Prohibido en tiempos del franquismo por atentar contra las buenas costumbres, el Carnaval se ha convertido ahora en una fiesta de cariz inesperadamente gubernamental que los ayuntamientos organizan y subvencionan -con programa de mano incluido- para que las comparsas critiquen al alcalde. Todo ello dentro de un orden y bajo el control del propio alcalde, como es natural.

Al irreverente Don Carnal que vetó el Caudillo en los tiempos cuaresmales de la dictadura lo han institucionalizado ya en democracia los concejos y otros organismos públicos empeñados en dirigir incluso los impulsos libertarios de la población. O nos lo prohíben o nos obligan a divertirnos reglamentariamente en una cabalgata guiada por la Policía Local. El caso es no dejar que la gente haga lo que le parezca en este país famoso por su aversión a la libertad, donde todo aquello que no está prohibido es obligatorio.

Bien es verdad que el Carnaval sobrevivió -milagrosamente-bajo la forma de Entroido o Antroido a la persecución de los años del franquismo en determinadas áreas rurales de Galicia. El Entroido gallego -como el Antroxu de Asturias- viene de “introito” o lo que es lo mismo, introducción: ambigua palabra latina que tanto puede aludir a cierto pasaje de la misa como al canal de acceso a la vagina de las señoras. Se diría que esta última acepción, tan gozosamente vinculada a los placeres de la carne, es la que mayor relación guarda con la fiesta de Don Carnal; pero no conviene dejarse guiar por las apariencias.

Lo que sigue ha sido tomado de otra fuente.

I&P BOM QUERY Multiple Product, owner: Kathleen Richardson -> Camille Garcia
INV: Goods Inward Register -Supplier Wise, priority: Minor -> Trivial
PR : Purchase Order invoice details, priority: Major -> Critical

En realidad, el Entroido toma su nombre en Galicia del período de “Introito” a la Cuaresma que viene a coincidir con los días del Carnaval pagano.

Ya fuese por ese origen litúrgico, ya por el carácter tradicional -y hasta arcaico- de los carnavales agrarios de este reino, lo cierto es que aquí sobrevivieron sin mayor problema los peliqueiros de Laza, las pantallas de Xinzo, los generales del Ulla y las madamas de Vilaboa, entre otras coloristas formas adoptadas por Don Carnal en Galicia.

No ocurrió lo mismo con el Carnaval en su versión urbana, infelizmente. Algo de olor a azufre libertario y por tanto diabólico debió percibir Franco en las carnestolendas, que fueron directamente prohibidas por su régimen y ya solo tendrían una desvaída continuación durante cuarenta años bajo el eufemismo -algo cursi- de “Fiestas de primavera”. Fue un mero sucedáneo del Carnaval que incorporó a la tradición novedades tan curiosas como el “baile de fachas” y el “asalto-baile”. Dos aportaciones que no dejaban de tener su lógica habida cuenta de que casi todo el mundo era oficialmente “facha” en aquel entonces. Y algo había también de asalto militar por el bando de los varones (y de defensa de la plaza por el de las mujeres) en esa singular variante descafeinada del Carnaval que conservaron los casinos y sociedades recreativas.

La reinstauración de la democracia -también sin cafeína- trajo consigo la vuelta de Don Carnal a las calles de Galicia y España en general; pero acaso ya no sea lo mismo. Las viejas carnestolendas que durante unos días otorgaban licencia al pueblo para ciscarse en sus gobernantes pasaron a ser un Carnaval institucional organizado, financiado y controlado por los mismos a quienes en teoría se critica. Ni el mismísimo Franco tendría hoy motivo alguno para prohibir una fiesta que, desprovista ya de su original carácter subversivo, ha acabado por convertirse en una inocua variante para niños de los festivales de coros y danzas.

No extrañará, por tanto, que las propias autoridades con mando en plaza se sumen desde hace años a los cultos de Don Carnal con la misma pasión por el disfraz que sus súbditos. Después de todo, son los que mandan quienes pagan el convite. Aunque sea con los impuestos del pueblo sometido por la crisis a los rigores de Doña Cuaresma.